这项随机、对照、开放标签的 3 期试验（ROSELLA [GOG-3073/ENGOT-ov72]）在澳大利亚、欧洲、拉丁美洲、北美和韩国 14 个国家的 117 家医院和社区肿瘤治疗中心进行。患者必须年满 18 岁，并且必须确诊为铂类耐药、上皮癌（即高级别浆液性、子宫内膜样癌或癌肉瘤，具有 ≥30% 上皮成分）卵巢癌、原发性腹膜癌或输卵管癌;最多三线既往抗癌治疗和既往贝伐珠单抗和疾病进展或对最新治疗不耐受;根据实体瘤反应评估标准（RECIST;1.1 版）的可测量疾病;Eastern Cooperative Oncology Group 体能状态为 0 或 1;以及足够的器官功能。患者被分配（1：1）至 relacorilant （在白蛋白结合型紫杉醇输注前一天、输注时和输注后一天口服 150 mg）加白蛋白结合型紫杉醇（80 mg/m² 在每个 28 天周期的第 1 天、 8 天和第 15 天静脉注射）或白蛋白结合型紫杉醇单药治疗（100 mg/m² 静脉注射，按上述时间表）。双重主要终点是盲法独立中央审查根据实体瘤反应评估标准（1.1 版）评估的无进展生存期和总生存期，并按意向治疗在所有随机分配的患者中进行评估。安全人群包括所有随机分配的患者，他们接受了至少一剂指定治疗。该试验于 NCT05257408 ClinicalTrials.gov 注册，目前正在进行中。

发现

在 2023 年 1 月 5 日至 2024 年 4 月 8 日期间，381 例患者被随机分配到联合治疗组（n=188）或白蛋白结合型紫杉醇单药治疗组（n=193）。

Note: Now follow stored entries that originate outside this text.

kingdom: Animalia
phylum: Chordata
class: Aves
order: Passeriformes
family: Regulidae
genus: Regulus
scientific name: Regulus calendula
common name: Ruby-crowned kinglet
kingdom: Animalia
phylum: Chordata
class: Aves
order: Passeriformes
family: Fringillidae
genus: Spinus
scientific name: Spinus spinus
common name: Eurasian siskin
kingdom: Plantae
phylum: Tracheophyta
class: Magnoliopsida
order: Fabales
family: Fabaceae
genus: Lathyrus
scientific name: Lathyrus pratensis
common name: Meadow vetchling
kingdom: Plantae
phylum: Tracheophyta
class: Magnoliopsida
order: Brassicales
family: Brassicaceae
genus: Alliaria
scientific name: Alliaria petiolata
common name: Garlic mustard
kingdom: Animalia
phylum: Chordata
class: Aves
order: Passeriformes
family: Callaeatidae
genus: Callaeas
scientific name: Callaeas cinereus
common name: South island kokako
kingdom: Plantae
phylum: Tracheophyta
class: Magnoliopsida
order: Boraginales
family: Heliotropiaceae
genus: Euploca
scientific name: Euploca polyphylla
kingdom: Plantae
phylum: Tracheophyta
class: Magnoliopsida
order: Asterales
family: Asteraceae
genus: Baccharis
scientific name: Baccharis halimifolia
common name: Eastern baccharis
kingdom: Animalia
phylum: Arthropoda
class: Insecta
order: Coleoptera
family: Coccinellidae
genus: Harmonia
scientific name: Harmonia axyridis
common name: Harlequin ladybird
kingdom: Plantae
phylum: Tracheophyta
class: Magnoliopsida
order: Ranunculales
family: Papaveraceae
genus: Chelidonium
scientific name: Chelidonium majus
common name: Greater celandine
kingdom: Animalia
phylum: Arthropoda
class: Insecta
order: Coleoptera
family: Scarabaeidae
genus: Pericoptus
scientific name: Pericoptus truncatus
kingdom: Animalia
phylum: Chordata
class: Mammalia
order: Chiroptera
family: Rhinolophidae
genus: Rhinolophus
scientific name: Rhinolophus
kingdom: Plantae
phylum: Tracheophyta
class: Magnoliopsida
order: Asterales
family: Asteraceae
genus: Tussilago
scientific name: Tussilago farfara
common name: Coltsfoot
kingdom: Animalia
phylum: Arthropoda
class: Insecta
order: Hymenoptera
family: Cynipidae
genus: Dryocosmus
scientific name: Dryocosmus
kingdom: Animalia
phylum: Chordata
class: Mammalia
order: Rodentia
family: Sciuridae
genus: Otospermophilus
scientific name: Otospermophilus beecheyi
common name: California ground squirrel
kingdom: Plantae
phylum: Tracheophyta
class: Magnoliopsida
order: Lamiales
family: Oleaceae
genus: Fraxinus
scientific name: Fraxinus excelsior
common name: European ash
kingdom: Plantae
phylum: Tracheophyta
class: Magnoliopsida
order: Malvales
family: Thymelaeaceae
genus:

与接受白蛋白结合型紫杉醇单药治疗的患者相比，接受 relacorilant 联合白蛋白结合型紫杉醇治疗的患者通过盲法独立中心审查评估的无进展生存期有统计学意义改善（风险比 0·70 [95% CI 0·54–0·91];中位 6·54 个月 [95% CI 5·55–7·43] vs 5·52 个月 [3·94–5·88];分层对数秩 p=0·0076）。在计划的中期分析中，在白蛋白结合型紫杉醇基础上加用 relacorilant 后，总生存期存在临床意义差异（0·69 [95% CI 0·52–0·92];15·97 个月 [95% CI 13·47–未达] vs 11·50 个月 [10·02–13·57];对数秩 p=0·0121）。当调整白蛋白结合型紫杉醇暴露时，研究组之间的不良事件相似;未观察到新的安全信号。